---------- Recorded data ----------
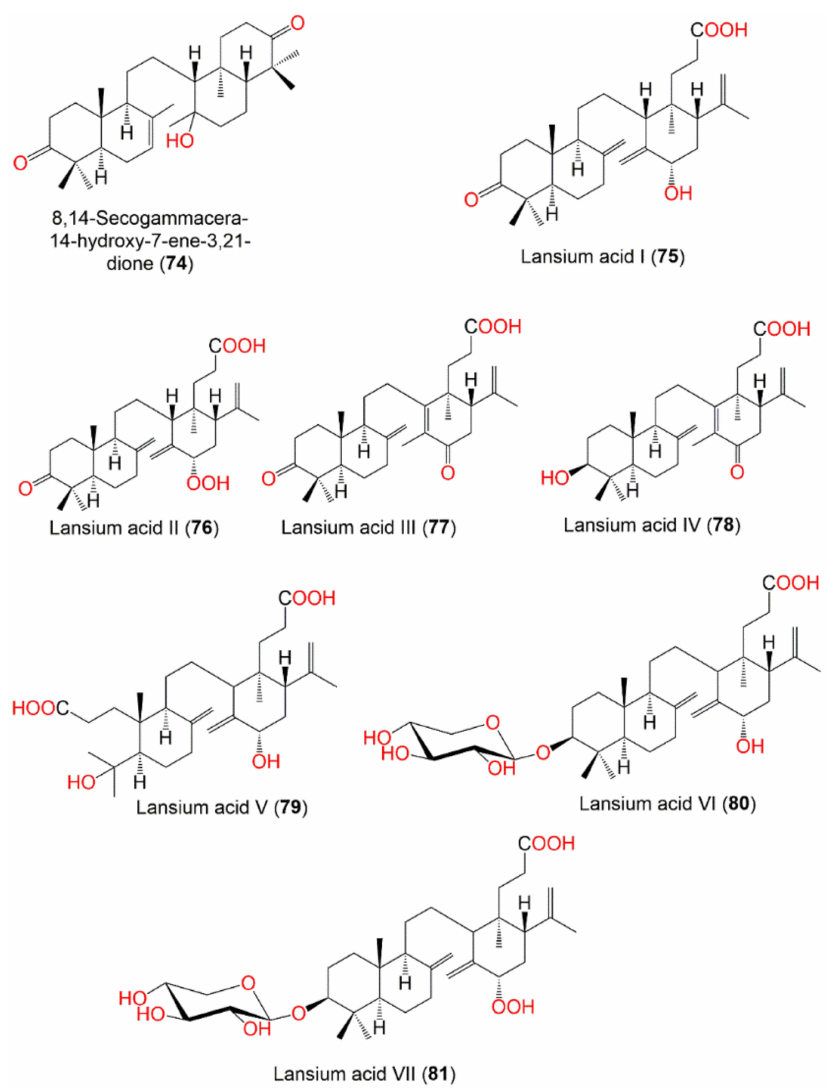
Figure 7. Structures of compounds 74 – 81 from Lansium domesticum . Leatemia et al., stated that the EtOH seed extracts of L. domesticum obtained from different locations and years in Maluku, Indonesia had an insecticidal potential towards Spodoptera litura , with a % growth inhibition of 78–118% with no significant effect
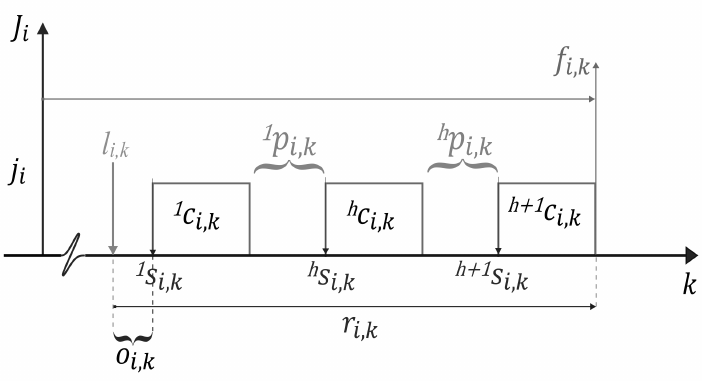
Figure 5. Scheme of timing constraints for an instance j i , k of a task J i . The timing constraints involve the arrival time l i , k , start time s i , k , preemption time p i , k , computing time c i , k and end time f i , k , letter h represents the segment number of each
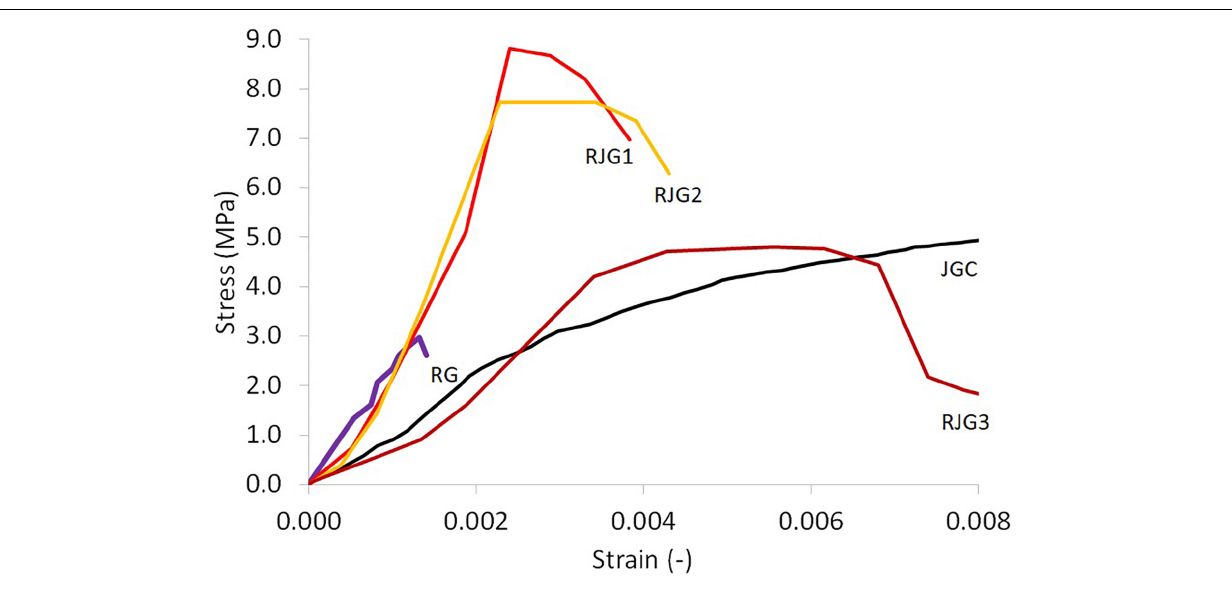
( Figure 4 ). As the fiber diameter decreases, the surface area increases, thereby favoring the wettability of fibers within the geopolymer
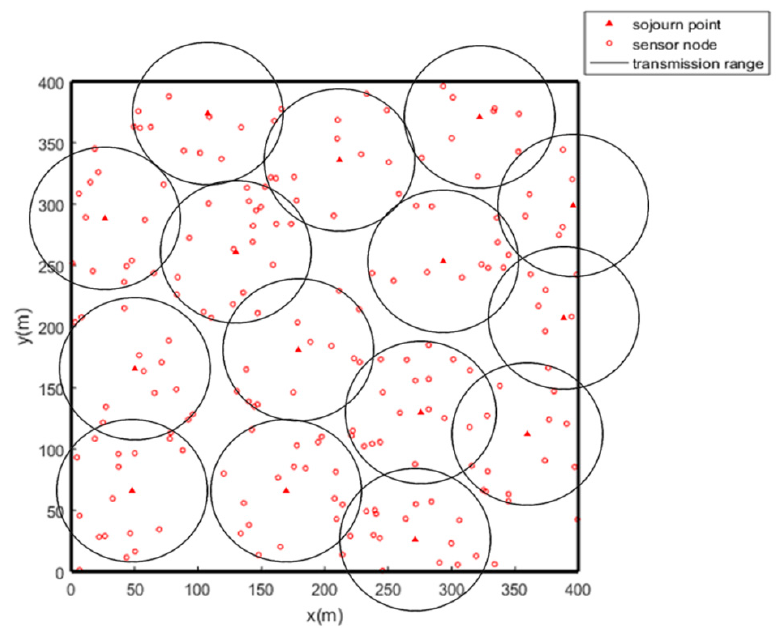
Figure 8. SPs selection using PSO.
----------
● **Problem**:
Take the line containing "( Figure 4 )." and all lines after it to the end of the data above, and reproduce them exactly, leaving out pictures. Nothing else belongs in the copy.

● **Solution to the exercise**:
( Figure 4 ). As the fiber diameter decreases, the surface area increases, thereby favoring the wettability of fibers within the geopolymer
Figure 8. SPs selection using PSO.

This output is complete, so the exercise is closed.